17 de junho de 2020

Opinião – “Irmãos de Armas” de Spike Lee


Sinopse

Do vencedor do Oscar, chega uma nova história oportuna e chocante de quatro veteranos afro-americanos; Paul (Delroy Lindo), Otis (Clarke Peters), Eddie (Norm Lewis) e Melvin (Isiah Whitlock, Jr.) que retornam ao Vietnam alegadamente, para procurar os restos mortais do seu líder de esquadrão caído em combate, Stormin Norman (Chadwick Boseman) e a promessa de recuperar o tesouro enterrado por eles na sequência da queda do avião que o transportava. Os nossos heróis são acompanhados pelo filho preocupado de Paul, David (Jonathan Majors), que os promete ajudar na força de combate entre o homem e a natureza, enquanto são confrontados pelos estragos duradouros, físicos e emocionais, da imoralidade e irracionalidade da guerra do Vietnam.

Opinião por Artur Neves

Com uma oportunidade digna de nota Spike Lee apresenta-nos um filme que resgata a participação dos negros americanos na guerra do Vietnam, numa altura das mais intensas manifestações anti racistas nos USA na sequência do assassinato do afro americano George Floyd às mãos (literalmente; sob o joelho) de um polícia de Mineápolis no dia 25 de maio de 2020. Este facto conduz a que este filme relembre a participação dessa população no conflito que traumatizou a América nos anos 60 e questiona a definição e o conceito de “supremacia branca”, e de “verdadeiros americanos”, quando homens e mulheres negras continuam a servir e a morrer pelo país noutros conflitos ao redor do mundo.

Com o resumo da história descrito na sinopse o filme começa com imagens reais de conflitos raciais anteriores, tal como a declaração de Muhammed Ali em 1978 de que “os vietcongs eram menos racistas do que o povo do seu próprio país” e que lhe custou o prémio de campeão de pesos pesados, seguindo com outras manifestações de protesto conhecidas à época e terminando com a morte de Martin Luther King Jr, como ensaio político sobre a violência histórica que a história pretende documentar.

Dos quatro amigos que se encontram na atual cidade de Ho Chi Minh, Saigão, cada um apresenta uma personalidade particular bem definida em que; Paul é um fervoroso adepto de Trump, Otis, o mais sério e responsável de todos, controla a aventura, Eddie, um empresário de sucesso (que posteriormente saberemos que não é bem assim) rico e gastador e Melvin que se apresenta como o mais apagado e indefinido de todos, constituem uma equipa de “irmãos de armas” cujas diferenças se vão acentuando ao longo da história de 154 minutos que não se sente tédio ao passar, decorrente da sua movimentada ação, sempre mostrando um frémito de energia e surpresa em cenas de elevado dramatismo.
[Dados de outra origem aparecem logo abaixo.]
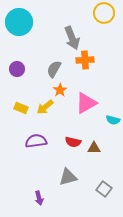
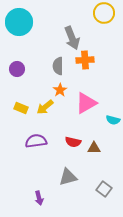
gray semicircle: moved 4 px right, 3 px up; rotated 30 degrees counterclockwise
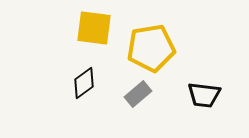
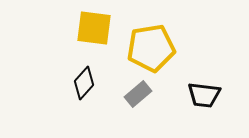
black diamond: rotated 12 degrees counterclockwise
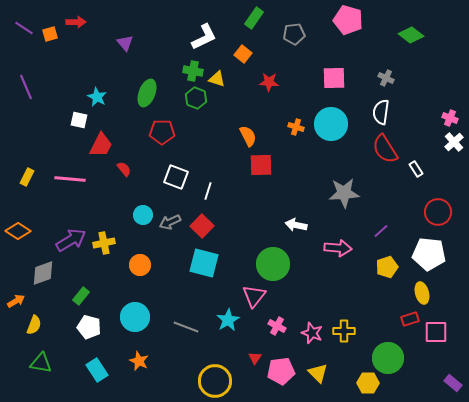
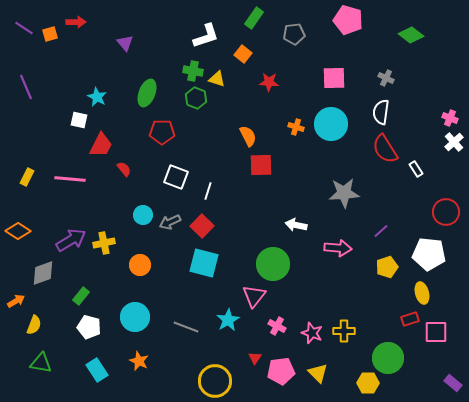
white L-shape at (204, 37): moved 2 px right, 1 px up; rotated 8 degrees clockwise
red circle at (438, 212): moved 8 px right
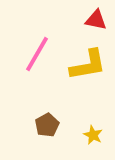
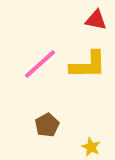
pink line: moved 3 px right, 10 px down; rotated 18 degrees clockwise
yellow L-shape: rotated 9 degrees clockwise
yellow star: moved 2 px left, 12 px down
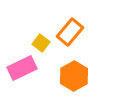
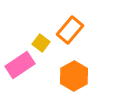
orange rectangle: moved 2 px up
pink rectangle: moved 2 px left, 3 px up; rotated 8 degrees counterclockwise
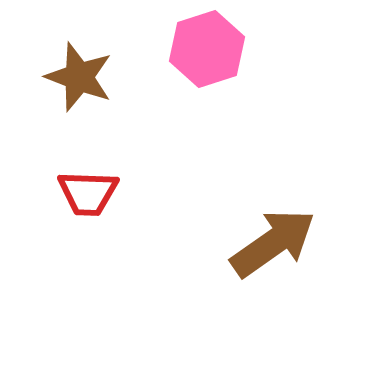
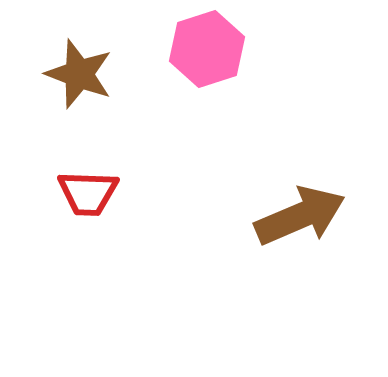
brown star: moved 3 px up
brown arrow: moved 27 px right, 27 px up; rotated 12 degrees clockwise
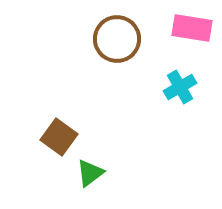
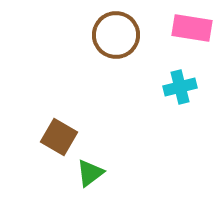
brown circle: moved 1 px left, 4 px up
cyan cross: rotated 16 degrees clockwise
brown square: rotated 6 degrees counterclockwise
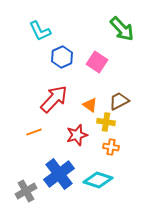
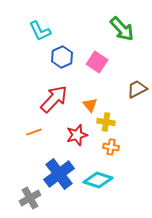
brown trapezoid: moved 18 px right, 12 px up
orange triangle: rotated 14 degrees clockwise
gray cross: moved 4 px right, 7 px down
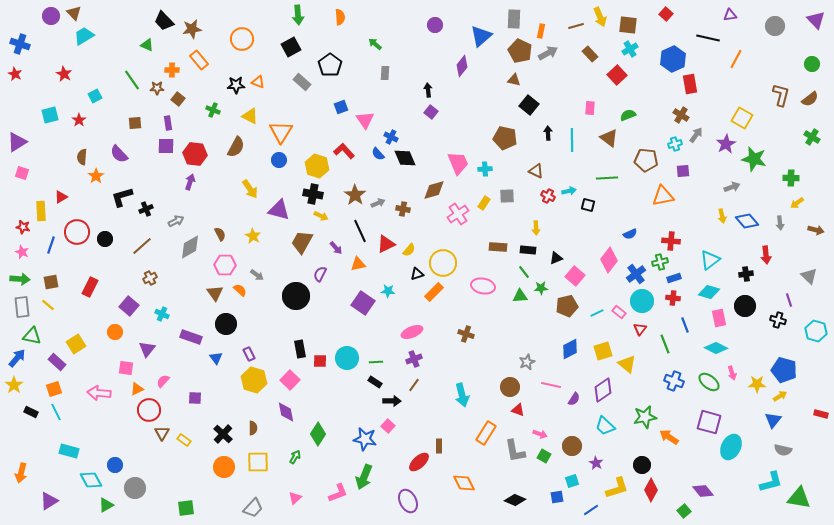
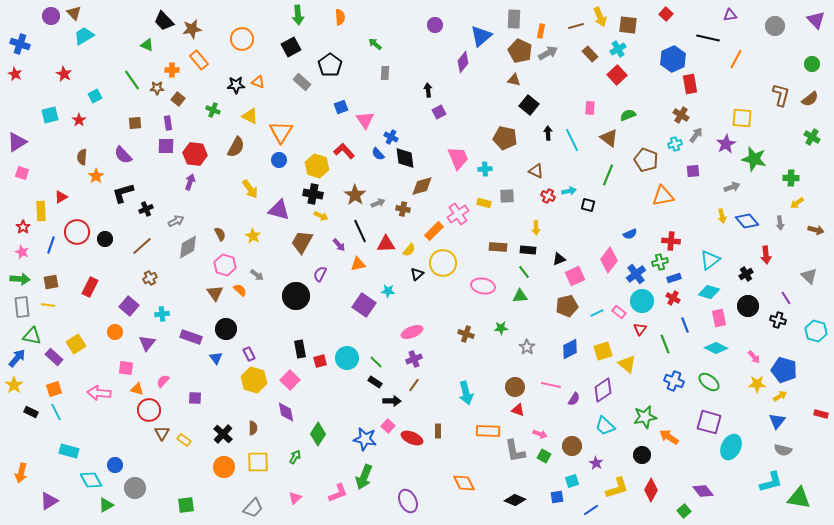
cyan cross at (630, 49): moved 12 px left
purple diamond at (462, 66): moved 1 px right, 4 px up
purple square at (431, 112): moved 8 px right; rotated 24 degrees clockwise
yellow square at (742, 118): rotated 25 degrees counterclockwise
cyan line at (572, 140): rotated 25 degrees counterclockwise
purple semicircle at (119, 154): moved 4 px right, 1 px down
black diamond at (405, 158): rotated 15 degrees clockwise
brown pentagon at (646, 160): rotated 15 degrees clockwise
pink trapezoid at (458, 163): moved 5 px up
purple square at (683, 171): moved 10 px right
green line at (607, 178): moved 1 px right, 3 px up; rotated 65 degrees counterclockwise
brown diamond at (434, 190): moved 12 px left, 4 px up
black L-shape at (122, 197): moved 1 px right, 4 px up
yellow rectangle at (484, 203): rotated 72 degrees clockwise
red star at (23, 227): rotated 24 degrees clockwise
red triangle at (386, 244): rotated 24 degrees clockwise
gray diamond at (190, 247): moved 2 px left
purple arrow at (336, 248): moved 3 px right, 3 px up
black triangle at (556, 258): moved 3 px right, 1 px down
pink hexagon at (225, 265): rotated 15 degrees clockwise
black triangle at (417, 274): rotated 24 degrees counterclockwise
black cross at (746, 274): rotated 24 degrees counterclockwise
pink square at (575, 276): rotated 24 degrees clockwise
green star at (541, 288): moved 40 px left, 40 px down
orange rectangle at (434, 292): moved 61 px up
red cross at (673, 298): rotated 24 degrees clockwise
purple line at (789, 300): moved 3 px left, 2 px up; rotated 16 degrees counterclockwise
purple square at (363, 303): moved 1 px right, 2 px down
yellow line at (48, 305): rotated 32 degrees counterclockwise
black circle at (745, 306): moved 3 px right
cyan cross at (162, 314): rotated 32 degrees counterclockwise
black circle at (226, 324): moved 5 px down
purple triangle at (147, 349): moved 6 px up
red square at (320, 361): rotated 16 degrees counterclockwise
purple rectangle at (57, 362): moved 3 px left, 5 px up
green line at (376, 362): rotated 48 degrees clockwise
gray star at (527, 362): moved 15 px up; rotated 14 degrees counterclockwise
pink arrow at (732, 373): moved 22 px right, 16 px up; rotated 24 degrees counterclockwise
brown circle at (510, 387): moved 5 px right
orange triangle at (137, 389): rotated 40 degrees clockwise
cyan arrow at (462, 395): moved 4 px right, 2 px up
blue triangle at (773, 420): moved 4 px right, 1 px down
orange rectangle at (486, 433): moved 2 px right, 2 px up; rotated 60 degrees clockwise
brown rectangle at (439, 446): moved 1 px left, 15 px up
red ellipse at (419, 462): moved 7 px left, 24 px up; rotated 65 degrees clockwise
black circle at (642, 465): moved 10 px up
green square at (186, 508): moved 3 px up
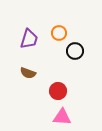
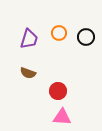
black circle: moved 11 px right, 14 px up
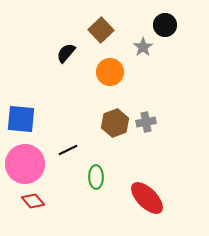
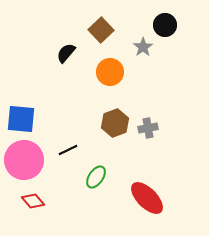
gray cross: moved 2 px right, 6 px down
pink circle: moved 1 px left, 4 px up
green ellipse: rotated 35 degrees clockwise
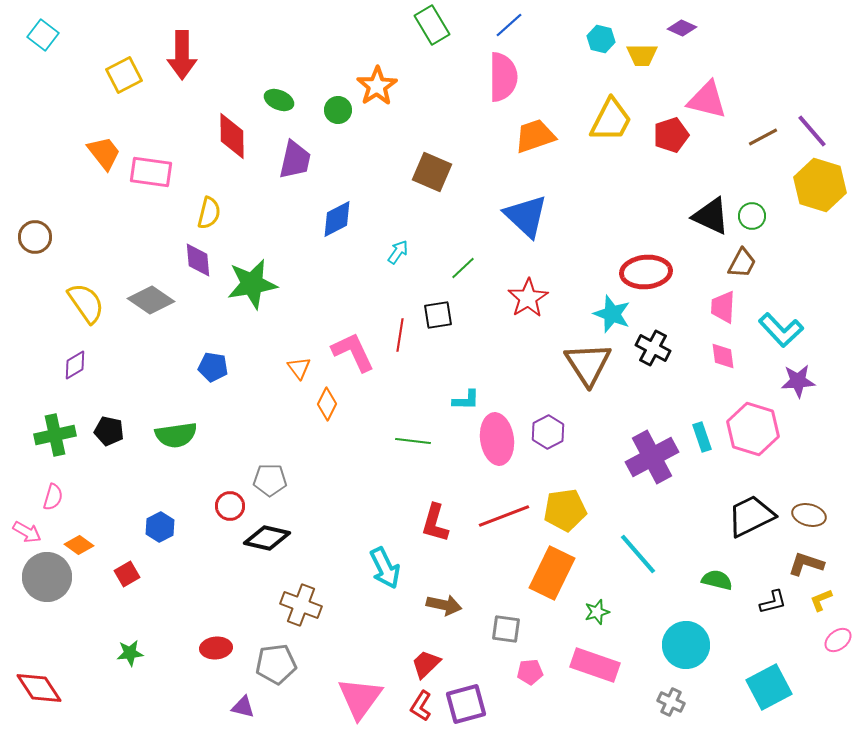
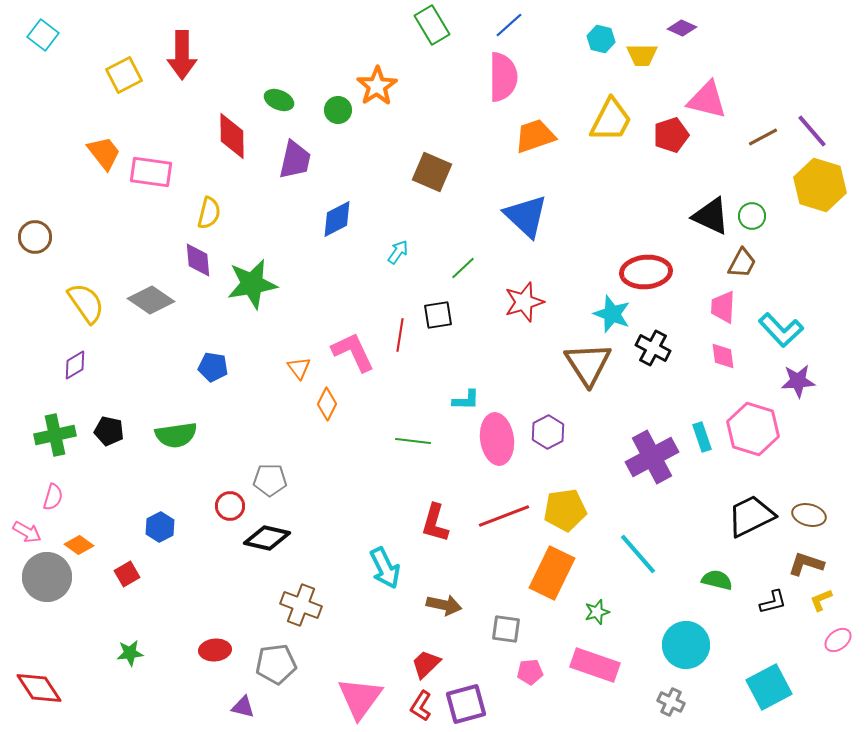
red star at (528, 298): moved 4 px left, 4 px down; rotated 15 degrees clockwise
red ellipse at (216, 648): moved 1 px left, 2 px down
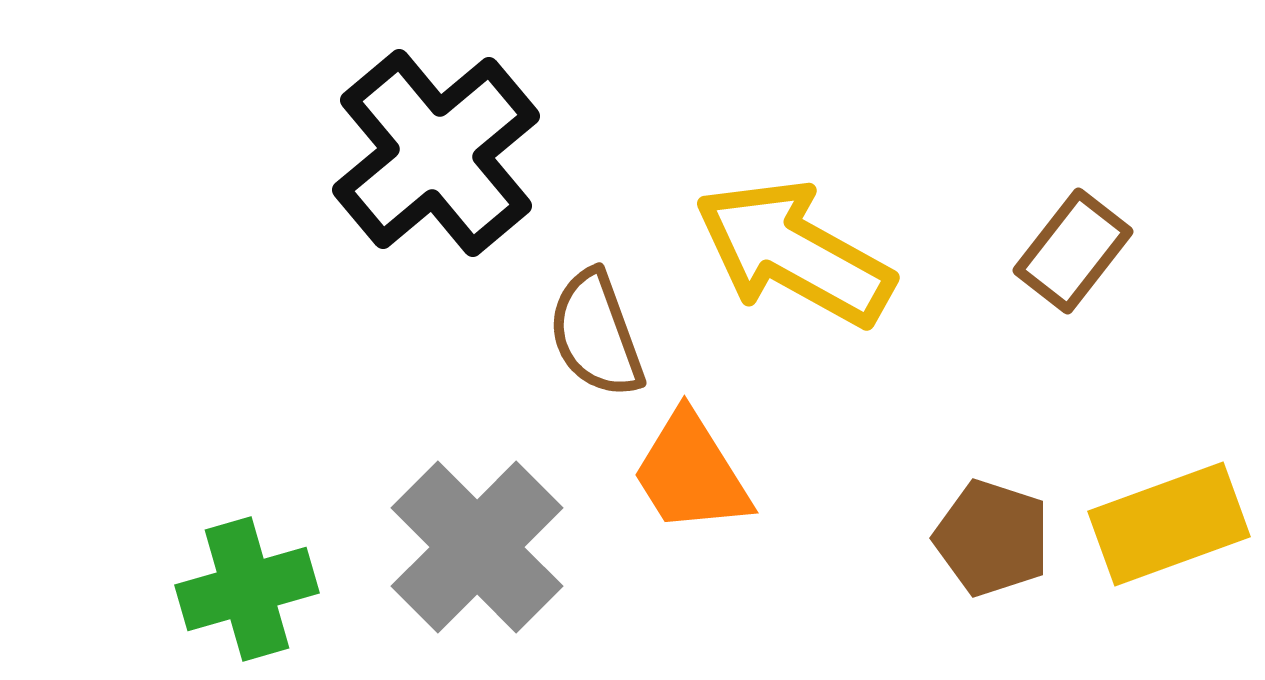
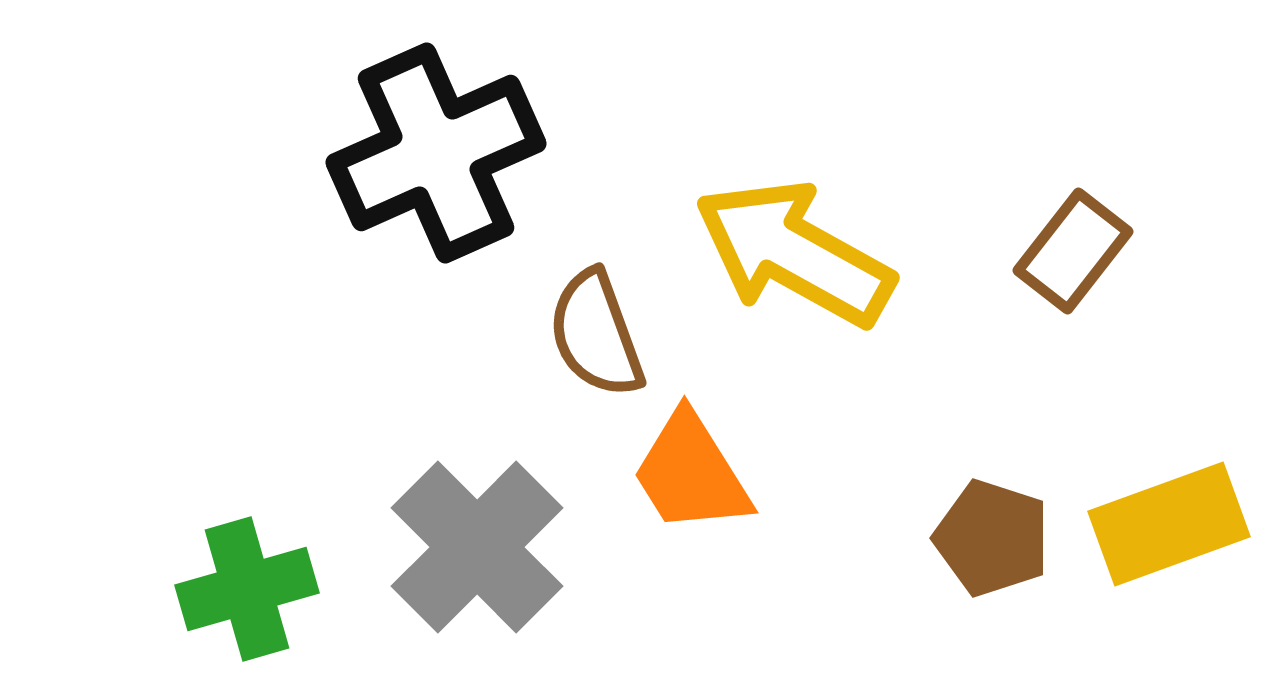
black cross: rotated 16 degrees clockwise
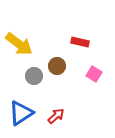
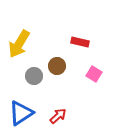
yellow arrow: rotated 84 degrees clockwise
red arrow: moved 2 px right
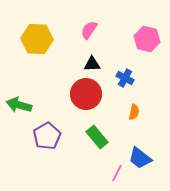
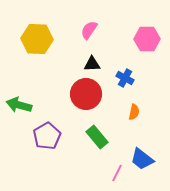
pink hexagon: rotated 15 degrees counterclockwise
blue trapezoid: moved 2 px right, 1 px down
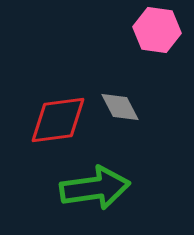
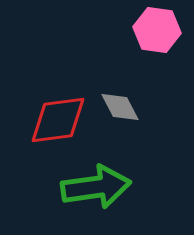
green arrow: moved 1 px right, 1 px up
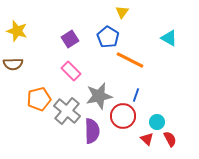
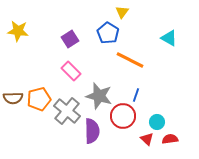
yellow star: moved 1 px right; rotated 10 degrees counterclockwise
blue pentagon: moved 4 px up
brown semicircle: moved 34 px down
gray star: rotated 28 degrees clockwise
red semicircle: rotated 70 degrees counterclockwise
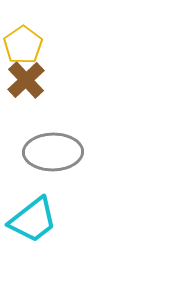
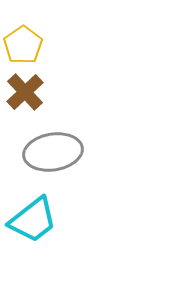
brown cross: moved 1 px left, 12 px down
gray ellipse: rotated 8 degrees counterclockwise
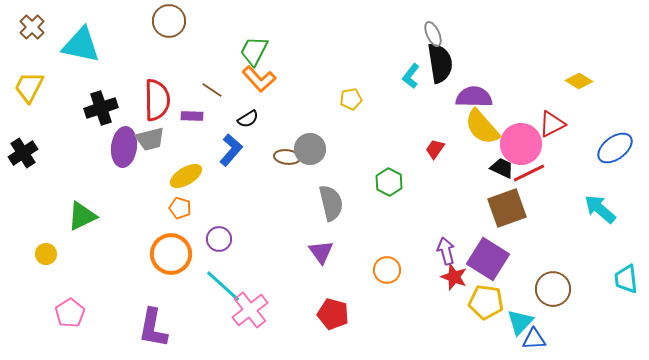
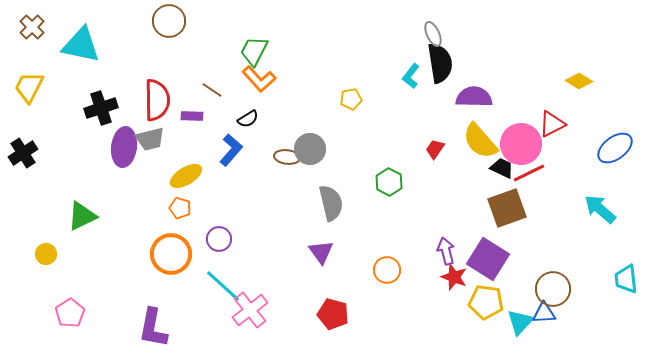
yellow semicircle at (482, 127): moved 2 px left, 14 px down
blue triangle at (534, 339): moved 10 px right, 26 px up
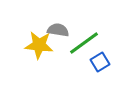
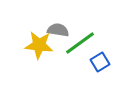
green line: moved 4 px left
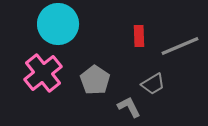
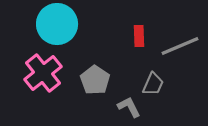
cyan circle: moved 1 px left
gray trapezoid: rotated 35 degrees counterclockwise
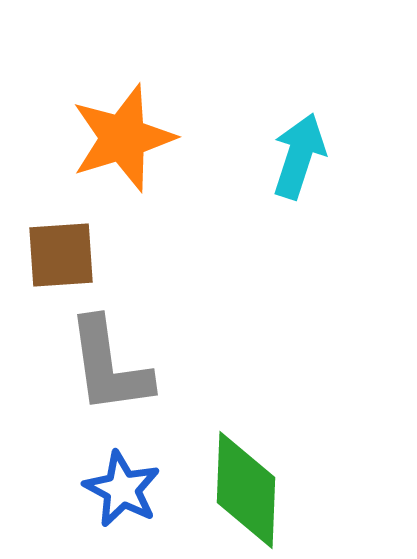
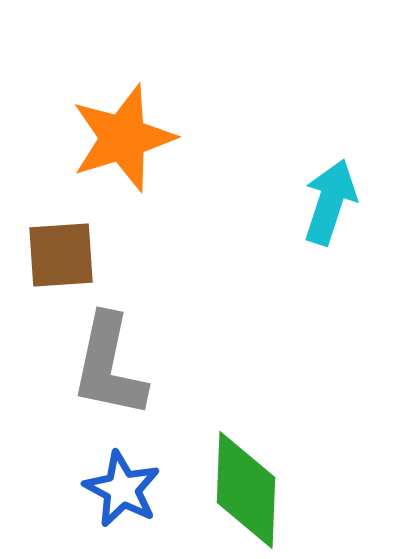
cyan arrow: moved 31 px right, 46 px down
gray L-shape: rotated 20 degrees clockwise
O encontro entre os veteranos de guerra é de descontração, amizade e recordação à mesa de um bar chamado Apocalipse Now que nos trás memórias e sugere traumas. É o cinema a alimentar o cinema que só os bons realizadores sabem utilizar.

Os sucessivos eventos da história vão sendo apresentados tecendo uma intriga de textura multivariada de diálogos, gestos, atitudes e propósitos objetivos inconfessáveis, pondo em destaque a competência de Spike Lee para a ilustração de assuntos difíceis, já demonstrada nesse outro filme que também aborda o tema do racismo; “BlackKklansman” de 2018, em que os elementos de controvérsia política estão intrinsecamente unidos no diálogo entre a população de uma cidade e sua polícia local.

Com o desenrolar da ação vai-se tornando difícil distinguir a ironia entre amigos, da lealdade castrense e dos objetivos individuais que lentamente vão revelando a sua verdadeira natureza, graças aos extraordinários atores que desempenham personagens credíveis em fervor de conflitos e nuances de comportamento, manifestamente inspirados pelo sóbrio argumento escrito por Lee e Kevin Willmott, que nos trás outra leitura da guerra do Vietnam que nunca tinha sido abordada até agora, com muitas referencias explicitas ao legado americano em Saigão, tais como, os estabelecimentos de fast food, Pizza Hut, Rambo ou Chuck Norris como heróis remanescentes de uma guerra inútil.

“Da 5 Bloods” no título original, é uma experiência ainda desagradável da guerra do Vietnam que contém comédia, dor, morte e ganancia, como se uma guerra nunca terminasse depois de começada. Também tem alegoria à santidade, com a aparição do falecido Stormin 'Norman que perdoa Paul pela sua morte, como Cristo aos fariseus, mas fundamentalmente oferece-nos uma justificação condenatória sobre a relação entre racismo e guerra, com uma paixão alucinada de imagens e ideias fortes. Muito bom, recomendo.

Atualmente só pode ser visto na plataforma Netflix desde 12 de Junho.